= TASK DESCRIPTION =
A verbatim copy of all the data is required; the pictures should not appear in it.

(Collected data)

══════════

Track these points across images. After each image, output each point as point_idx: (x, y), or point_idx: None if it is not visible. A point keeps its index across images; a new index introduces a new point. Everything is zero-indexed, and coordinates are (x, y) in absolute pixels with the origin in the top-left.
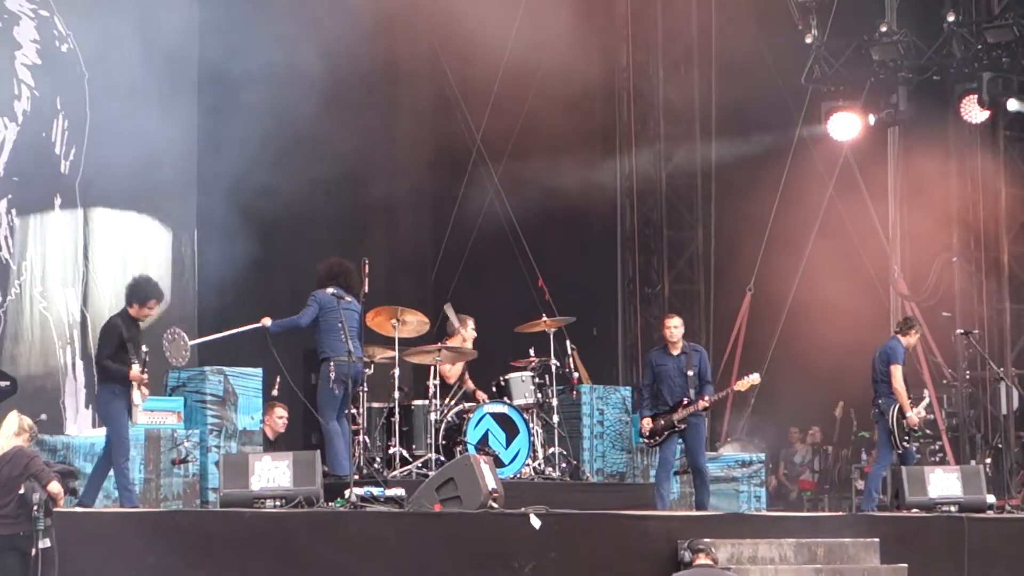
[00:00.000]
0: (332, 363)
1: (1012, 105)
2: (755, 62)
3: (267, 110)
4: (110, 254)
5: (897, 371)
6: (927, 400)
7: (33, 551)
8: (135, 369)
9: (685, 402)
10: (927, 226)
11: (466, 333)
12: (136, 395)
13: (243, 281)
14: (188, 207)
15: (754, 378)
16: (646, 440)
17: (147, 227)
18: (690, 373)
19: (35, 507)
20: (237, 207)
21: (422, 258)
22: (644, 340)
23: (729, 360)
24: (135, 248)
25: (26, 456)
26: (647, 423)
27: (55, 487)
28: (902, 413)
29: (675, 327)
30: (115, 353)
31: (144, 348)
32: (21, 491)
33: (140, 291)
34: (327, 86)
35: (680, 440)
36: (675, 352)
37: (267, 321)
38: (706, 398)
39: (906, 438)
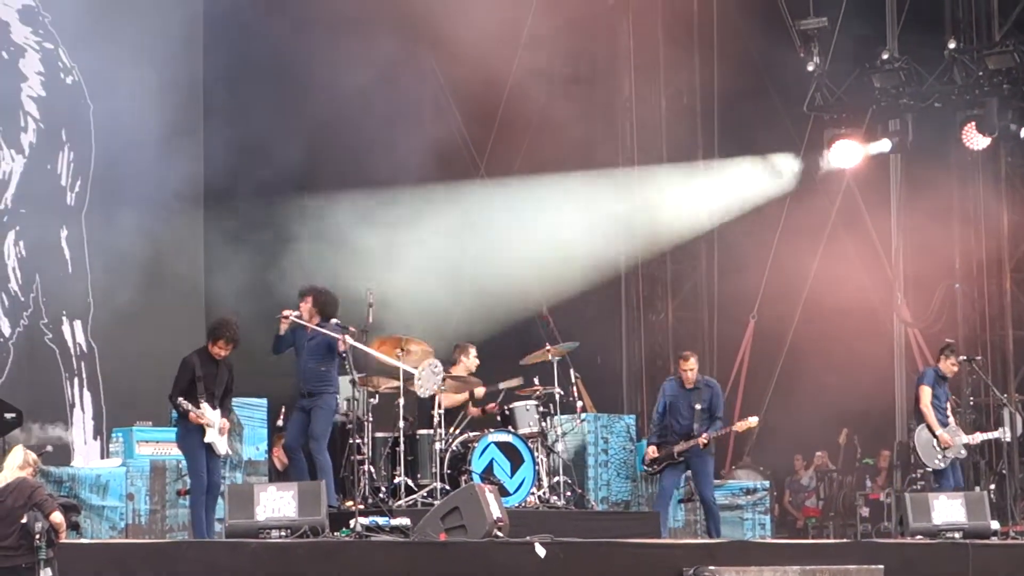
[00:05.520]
0: (337, 397)
1: None
2: (757, 90)
3: (270, 138)
4: (116, 286)
5: (923, 393)
6: (949, 424)
7: None
8: (195, 411)
9: (690, 436)
10: (930, 253)
11: (468, 362)
12: (210, 434)
13: (247, 308)
14: (195, 232)
15: (752, 421)
16: (647, 468)
17: (154, 259)
18: (698, 407)
19: (37, 536)
20: (242, 242)
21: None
22: (648, 368)
23: (733, 387)
24: (141, 279)
25: (30, 486)
26: (651, 451)
27: (58, 517)
28: (932, 432)
29: (691, 370)
30: (185, 390)
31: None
32: (23, 521)
33: (222, 330)
34: (328, 110)
35: (686, 470)
36: (688, 386)
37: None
38: (705, 435)
39: (938, 457)
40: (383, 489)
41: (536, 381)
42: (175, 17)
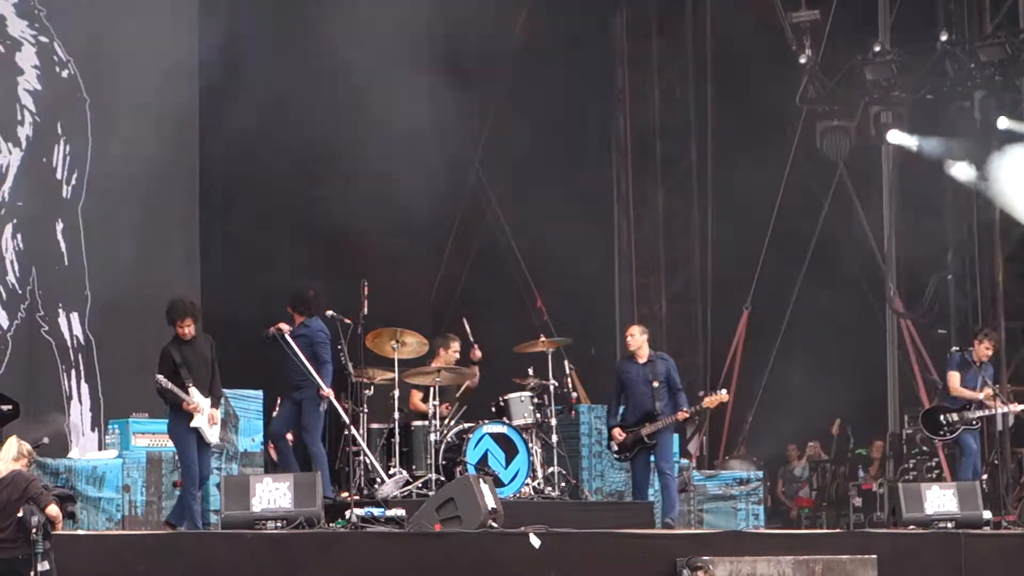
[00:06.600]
0: (329, 390)
1: (1002, 123)
2: (750, 82)
3: (267, 131)
4: (113, 279)
5: (951, 378)
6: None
7: (32, 574)
8: (184, 395)
9: (656, 415)
10: (922, 243)
11: (447, 356)
12: (197, 419)
13: (243, 300)
14: (192, 225)
15: (722, 394)
16: (616, 454)
17: (149, 252)
18: (655, 384)
19: (33, 530)
20: (238, 234)
21: (421, 279)
22: None
23: (727, 378)
24: (138, 272)
25: (25, 479)
26: (616, 432)
27: (53, 510)
28: (980, 406)
29: (631, 336)
30: (171, 379)
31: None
32: (19, 514)
33: (176, 310)
34: (326, 111)
35: (652, 457)
36: (641, 361)
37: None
38: (685, 410)
39: (944, 429)
40: (378, 480)
41: (530, 372)
42: (170, 9)
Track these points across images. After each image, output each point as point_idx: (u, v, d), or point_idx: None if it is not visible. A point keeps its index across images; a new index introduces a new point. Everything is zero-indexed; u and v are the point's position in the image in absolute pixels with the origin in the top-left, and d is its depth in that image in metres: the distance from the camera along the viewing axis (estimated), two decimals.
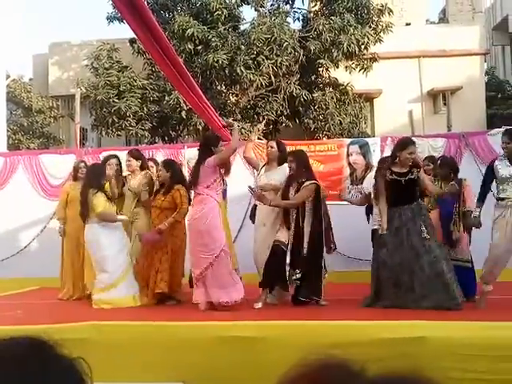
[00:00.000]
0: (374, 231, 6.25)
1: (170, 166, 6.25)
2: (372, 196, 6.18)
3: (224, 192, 6.47)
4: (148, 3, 12.84)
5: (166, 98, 12.03)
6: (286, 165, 5.86)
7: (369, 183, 6.71)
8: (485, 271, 5.22)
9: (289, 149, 6.65)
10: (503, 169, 5.21)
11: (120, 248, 5.95)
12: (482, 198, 5.38)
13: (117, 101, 12.36)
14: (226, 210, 6.54)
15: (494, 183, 5.45)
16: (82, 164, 7.17)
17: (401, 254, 5.18)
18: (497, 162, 5.30)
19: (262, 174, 6.14)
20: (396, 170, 5.41)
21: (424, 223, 5.24)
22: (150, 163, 6.94)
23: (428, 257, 5.10)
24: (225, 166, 5.82)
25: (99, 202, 5.83)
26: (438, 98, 15.11)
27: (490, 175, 5.42)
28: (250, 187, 5.74)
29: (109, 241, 5.85)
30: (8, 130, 14.27)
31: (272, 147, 6.16)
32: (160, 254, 5.90)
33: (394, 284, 5.16)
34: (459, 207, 5.84)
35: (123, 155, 8.81)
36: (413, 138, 6.27)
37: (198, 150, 5.87)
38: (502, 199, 5.17)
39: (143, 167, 6.65)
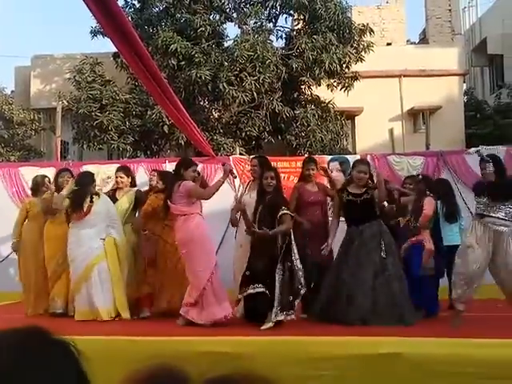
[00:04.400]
0: None
1: (167, 176, 6.24)
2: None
3: None
4: (132, 18, 12.92)
5: (149, 112, 12.05)
6: None
7: None
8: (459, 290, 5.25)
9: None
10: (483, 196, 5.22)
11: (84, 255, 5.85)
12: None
13: (99, 114, 12.34)
14: None
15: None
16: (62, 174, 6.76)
17: (358, 272, 5.29)
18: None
19: (246, 193, 6.09)
20: (352, 191, 5.58)
21: (383, 241, 5.34)
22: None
23: (383, 276, 5.20)
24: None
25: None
26: (418, 116, 15.34)
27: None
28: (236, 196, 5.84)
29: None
30: None
31: (255, 166, 6.13)
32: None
33: (344, 300, 5.24)
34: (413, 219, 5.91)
35: (105, 169, 8.84)
36: (367, 158, 6.44)
37: (174, 170, 5.88)
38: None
39: (133, 184, 6.63)
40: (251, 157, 8.38)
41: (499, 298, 5.49)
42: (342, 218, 6.05)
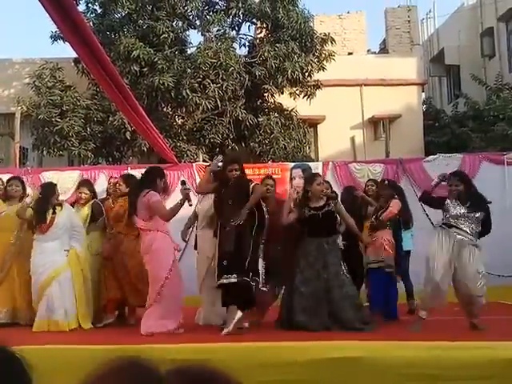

══════════

= RESPONSE TO THIS TASK =
Track these points across images. After each image, output each point as point_idx: (x, y), or point_idx: None if it is not visible. A point keeps its index across images; a new index introduces a new point. Everything is zero-indexed, and coordinates are (x, y) in absolute pixels with the origin in the top-left.
[00:00.000]
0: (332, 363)
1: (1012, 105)
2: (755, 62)
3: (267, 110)
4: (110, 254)
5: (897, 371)
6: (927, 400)
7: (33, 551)
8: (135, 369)
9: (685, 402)
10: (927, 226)
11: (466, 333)
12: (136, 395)
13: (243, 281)
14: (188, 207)
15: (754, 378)
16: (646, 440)
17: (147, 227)
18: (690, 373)
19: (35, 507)
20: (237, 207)
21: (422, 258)
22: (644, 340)
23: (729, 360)
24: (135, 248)
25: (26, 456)
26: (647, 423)
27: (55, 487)
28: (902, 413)
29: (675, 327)
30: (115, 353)
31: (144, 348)
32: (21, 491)
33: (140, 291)
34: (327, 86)
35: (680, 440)
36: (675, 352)
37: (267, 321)
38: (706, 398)
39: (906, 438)
[00:05.520]
0: (337, 397)
1: None
2: (757, 90)
3: (270, 138)
4: (116, 286)
5: (923, 393)
6: (949, 424)
7: None
8: (195, 411)
9: (690, 436)
10: (930, 253)
11: (468, 362)
12: (210, 434)
13: (247, 308)
14: (195, 232)
15: (752, 421)
16: (647, 468)
17: (154, 259)
18: (698, 407)
19: (37, 536)
20: (242, 242)
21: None
22: (648, 368)
23: (733, 387)
24: (141, 279)
25: (30, 486)
26: (651, 451)
27: (58, 517)
28: (932, 432)
29: (691, 370)
30: (185, 390)
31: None
32: (23, 521)
33: (222, 330)
34: (328, 110)
35: (686, 470)
36: (688, 386)
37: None
38: (705, 435)
39: (938, 457)
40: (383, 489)
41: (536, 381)
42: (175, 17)
[00:06.600]
0: (329, 390)
1: (1002, 123)
2: (750, 82)
3: (267, 131)
4: (113, 279)
5: (951, 378)
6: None
7: (32, 574)
8: (184, 395)
9: (656, 415)
10: (922, 243)
11: (447, 356)
12: (197, 419)
13: (243, 300)
14: (192, 225)
15: (722, 394)
16: (616, 454)
17: (149, 252)
18: (655, 384)
19: (33, 530)
20: (238, 234)
21: (421, 279)
22: None
23: (727, 378)
24: (138, 272)
25: (25, 479)
26: (616, 432)
27: (53, 510)
28: (980, 406)
29: (631, 336)
30: (171, 379)
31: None
32: (19, 514)
33: (176, 310)
34: (326, 111)
35: (652, 457)
36: (641, 361)
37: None
38: (685, 410)
39: (944, 429)
40: (378, 480)
41: (530, 372)
42: (170, 9)
Track these points across images. After each image, output each point as point_idx: (u, v, d), or point_idx: None if it is not visible. A point keeps its index across images; a new index introduces a new point. Everything is zero-indexed; u and v are the point's position in the image in absolute pixels with the origin in the top-left, and d is its depth in that image in metres: the distance from the camera along the viewing axis (estimated), two decimals.
[00:00.000]
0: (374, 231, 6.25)
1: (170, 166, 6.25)
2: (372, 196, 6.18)
3: (224, 192, 6.47)
4: (148, 3, 12.84)
5: (166, 98, 12.03)
6: (286, 165, 5.86)
7: (369, 183, 6.71)
8: (485, 271, 5.22)
9: (289, 149, 6.65)
10: (503, 169, 5.21)
11: (120, 248, 5.95)
12: (482, 198, 5.38)
13: (117, 101, 12.36)
14: (226, 210, 6.54)
15: (494, 183, 5.45)
16: (82, 164, 7.17)
17: (401, 254, 5.18)
18: (497, 162, 5.30)
19: (262, 174, 6.14)
20: (396, 170, 5.41)
21: (424, 223, 5.24)
22: (150, 163, 6.94)
23: (428, 257, 5.10)
24: (225, 166, 5.82)
25: (99, 202, 5.83)
26: (438, 98, 15.11)
27: (490, 175, 5.42)
28: (250, 187, 5.74)
29: (109, 241, 5.85)
30: (8, 130, 14.27)
31: (272, 147, 6.16)
32: (160, 254, 5.90)
33: (394, 284, 5.16)
34: (459, 207, 5.84)
35: (123, 155, 8.81)
36: (413, 138, 6.27)
37: (198, 150, 5.87)
38: (502, 199, 5.17)
39: (143, 167, 6.65)
[00:04.400]
0: None
1: (167, 176, 6.24)
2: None
3: None
4: (132, 18, 12.92)
5: (149, 112, 12.05)
6: None
7: None
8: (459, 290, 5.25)
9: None
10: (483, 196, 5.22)
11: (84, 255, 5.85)
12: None
13: (99, 114, 12.34)
14: None
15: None
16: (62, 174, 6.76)
17: (358, 272, 5.29)
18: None
19: (246, 193, 6.09)
20: (352, 191, 5.58)
21: (383, 241, 5.34)
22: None
23: (383, 276, 5.20)
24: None
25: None
26: (418, 116, 15.34)
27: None
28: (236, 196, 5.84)
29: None
30: None
31: (255, 166, 6.13)
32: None
33: (344, 300, 5.24)
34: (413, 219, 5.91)
35: (105, 169, 8.84)
36: (367, 158, 6.44)
37: (174, 170, 5.88)
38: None
39: (133, 184, 6.63)
40: (251, 157, 8.38)
41: (499, 298, 5.49)
42: (342, 218, 6.05)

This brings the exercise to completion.